→ **Set exercise a**:
Substitute "storefront" for "street-level" in the entries below and give them again with everything else unchanged, leaving out the pictures.

→ **Excerpt provided**:
--------------------------------------------------
UNITED STATES DISTRICT COURT FOR THE MIDDLE DISTRICT OF ALABAMA EASTERN DIVISION
Nov 2, 2015
CASE NO. 3:14cv953-WKW-TFM [wo] (M.D. Ala. Nov. 2, 2015)

Opinion

CASE NO. 3:14cv953-WKW-TFM [wo]

11-02-2015

EDWARD J. TERRY, SR., et al., Plaintiffs, v. RUSSELL COUNTY BOARD OF EDUCATION, et al., Defendants.


SUPPLEMENTAL REPORT AND RECOMMENDATION

Pursuant to 28 U.S.C. § 636(b)(1) this case was referred to the undersigned United States Magistrate Judge for review and submission of a report with recommended findings of fact and conclusions of law (Doc. 6, filed September 23, 2014). Pending before the Court is Defendants' Motion to Dismiss First Amended Complaint (Doc. 60, filed January 26, 2015), Motion to Dismiss Amended Complaint (Doc. 63, filed January 27, 2015), Motion to Dismiss Amended Complaint (Doc. 66, filed January 28, 2015), Motion to Dismiss Plaintiff's Amended Complaint (Doc. 68, filed January 30, 2015), Motion to Dismiss (Doc. 70, filed January 30, 2015), Amended Motion to Dismiss (Doc. 90, filed September 14, 2015), and Plaintiffs' Response (Doc. 81, filed April 2, 2015). The Court has carefully reviewed the Amended Complaint, motions to dismiss, and briefs filed in support of and in opposition to Defendants' motions (Docs. 60, 63, 66, 68-71, 81, 90-91). On September 28, 2015, the Court entered its Report and Recommendation of the Magistrate Judge (Doc. 92) in which it recommended that Defendants' motion be denied in part and granted in part. On October 13, 2015, Defendants Heath Taylor and Bob Atkin filed their Objection to the Magistrate's Recommendation (Doc. 85). Upon consideration of the objection, the Court hereby supplements the Report and Recommendation of the Magistrate Judge (Doc. 92).
--------------------------------------------------
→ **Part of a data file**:
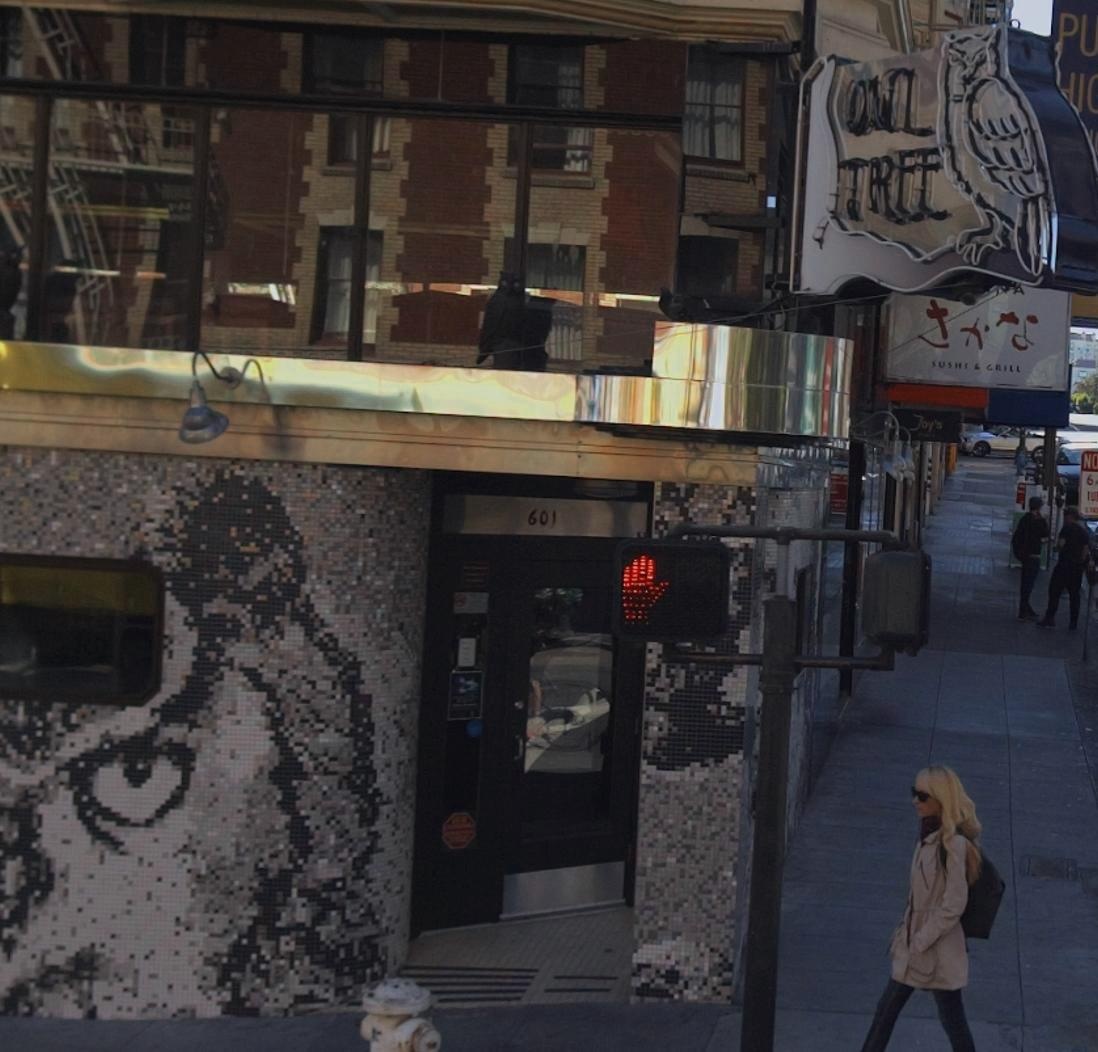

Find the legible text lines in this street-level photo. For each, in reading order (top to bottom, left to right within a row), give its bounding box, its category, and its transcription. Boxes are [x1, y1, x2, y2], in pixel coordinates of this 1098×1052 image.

[1058, 11, 1082, 55] None: P
[844, 63, 937, 138] BusinessName: OWL
[835, 143, 950, 227] BusinessName: TREE
[930, 359, 1022, 375] None: SUSHI & GRILL
[908, 412, 945, 432] BusinessName: Joy's
[1083, 451, 1093, 472] None: N
[1084, 472, 1095, 488] None: 6
[527, 507, 557, 529] StreetNumber: 601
--------------------------------------------------
→ **Set exercise b**:
Using the supplemental report above, decide whether each statement agrees with it: (i) Defendants Heath Taylor and Bob Atkin filed their objection on October 13, 2015; (ii) the earlier Report and Recommendation advised granting Defendants' motion in full; (iii) the case was referred to the magistrate judge under 28 U.S.C. § 636(b)(1).

→ **Task answer a**:
Find the legible text lines in this storefront photo. For each, in reading order (top to bottom, left to right within a row), give its bounding box, its category, and its transcription. Boxes are [x1, y1, x2, y2], in pixel coordinates of this 1098×1052 image.

[1058, 11, 1082, 55] None: P
[844, 63, 937, 138] BusinessName: OWL
[835, 143, 950, 227] BusinessName: TREE
[930, 359, 1022, 375] None: SUSHI & GRILL
[908, 412, 945, 432] BusinessName: Joy's
[1083, 451, 1093, 472] None: N
[1084, 472, 1095, 488] None: 6
[527, 507, 557, 529] StreetNumber: 601

→ **Task answer b**:
(i) Yes: "On October 13, 2015, Defendants Heath Taylor and Bob Atkin filed their Objection to the Magistrate's Recommendation (Doc. 85)."
(ii) No: "it recommended that Defendants' motion be denied in part and granted in part."
(iii) Yes: "Pursuant to 28 U.S.C. § 636(b)(1) this case was referred to the undersigned United States Magistrate Judge."